Zur Vorbereitung trafen wir uns zum Kennenlernen und zur Auseinandersetzung mit Schwarzer Geschichte.
Aufgrund des brutalen Anschlags in Ankara am 10.Oktober 2015 und der höchst angespannten Lage in der Türkei mussten leider einge Menschen absagen. Aus Berlin fuhren eine Gruppe von 21 Menschen und trafen 21 Menschen aus Schwarzen türkischen Familien sowie Unterstützende aus dem akademischen Bereich. Dieses Treffen war der Höhepunkt der Reise. Der von exotisierenden Blicken geschützte Raum der Begegnungsstätte Afacan, der tolle Service und die Freundlichkeit der Mitarbeiter_innen trugen maßgeblich zum Gelingen bei und machten auch Regentage erträglich.
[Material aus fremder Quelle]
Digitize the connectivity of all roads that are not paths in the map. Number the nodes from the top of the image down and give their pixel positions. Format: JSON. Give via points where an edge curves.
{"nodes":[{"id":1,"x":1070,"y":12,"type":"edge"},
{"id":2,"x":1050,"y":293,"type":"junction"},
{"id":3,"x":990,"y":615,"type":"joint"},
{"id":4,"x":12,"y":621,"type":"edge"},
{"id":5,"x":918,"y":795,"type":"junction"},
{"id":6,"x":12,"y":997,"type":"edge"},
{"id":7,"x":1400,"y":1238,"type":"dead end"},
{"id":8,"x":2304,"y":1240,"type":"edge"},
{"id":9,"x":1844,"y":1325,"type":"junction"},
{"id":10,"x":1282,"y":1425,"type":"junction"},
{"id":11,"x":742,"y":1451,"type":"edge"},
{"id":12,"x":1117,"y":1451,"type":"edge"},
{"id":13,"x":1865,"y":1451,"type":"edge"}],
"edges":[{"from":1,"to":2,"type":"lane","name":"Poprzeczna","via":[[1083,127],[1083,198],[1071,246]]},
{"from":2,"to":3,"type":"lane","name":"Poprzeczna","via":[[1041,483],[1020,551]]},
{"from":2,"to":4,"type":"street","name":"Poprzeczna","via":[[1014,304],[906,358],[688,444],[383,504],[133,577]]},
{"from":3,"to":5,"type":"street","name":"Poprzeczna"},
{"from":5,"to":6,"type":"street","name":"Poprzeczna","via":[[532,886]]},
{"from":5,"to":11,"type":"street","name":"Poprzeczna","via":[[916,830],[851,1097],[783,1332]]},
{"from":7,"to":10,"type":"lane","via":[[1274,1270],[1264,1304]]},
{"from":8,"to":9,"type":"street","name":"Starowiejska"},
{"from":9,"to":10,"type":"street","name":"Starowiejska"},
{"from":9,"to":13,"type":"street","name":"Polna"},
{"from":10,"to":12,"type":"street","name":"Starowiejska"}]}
Für alle Beteiligten war es berührend, Schwarze Menschen aus dem je anderen Land zu treffen. Vorher freuten wir uns theoretisch darauf – dann war es eine heilsame diasporische Erfahrung, gemeinsam Zeit zu verbringen. Trotz begrenzter Sprachkenntnisse entstand ein herzlicher Kontakt. Alle waren berührt und zugewandt. Es wurde viel fotografiert um den Moment festzuhalten: diese diasporische Begegnung, das Wissen darum –bei aller Diskriminierung und Ausgrenzung im Alltag–, dass wir Teil sind einer großen Gruppe von Menschen, die durch die Geschichte und die Erfahrungen von Leid, Überlebenskraft und Stärke miteinander verbunden ist, war bedeutsam.
Für alle und besonders für Menschen, die wenig Geld zur Verfügung haben, war es besonders, in Urlaub zu fahren, verpflegt zu werden, den Kindern zuzusehen, wie sie zusammen in Pool und Meer spielten.
Ein bedeutender Gelingensfaktor war, dass beide Gruppen altersübergreifend waren und dass sich viele Menschen in Familienzusammenhängen begegneten. Das Teilen von diasporischen Erfahrungen ist stark verbunden mit den Familiengeschichten über verschiedenen Generationen und dem Weitergeben von (Überlebens-) Strategien innerhalb erweiteter Familien. Vor dem Hintergrund der spezifischen Erfahrungen als Schwarze in einem rassistischen Kontext zu leben hat die Begegnung von ganzen Familien eine besondere Bedeutung. Auch die große Altersmischung – incl Babies und alte Menschen war sehr wertvoll.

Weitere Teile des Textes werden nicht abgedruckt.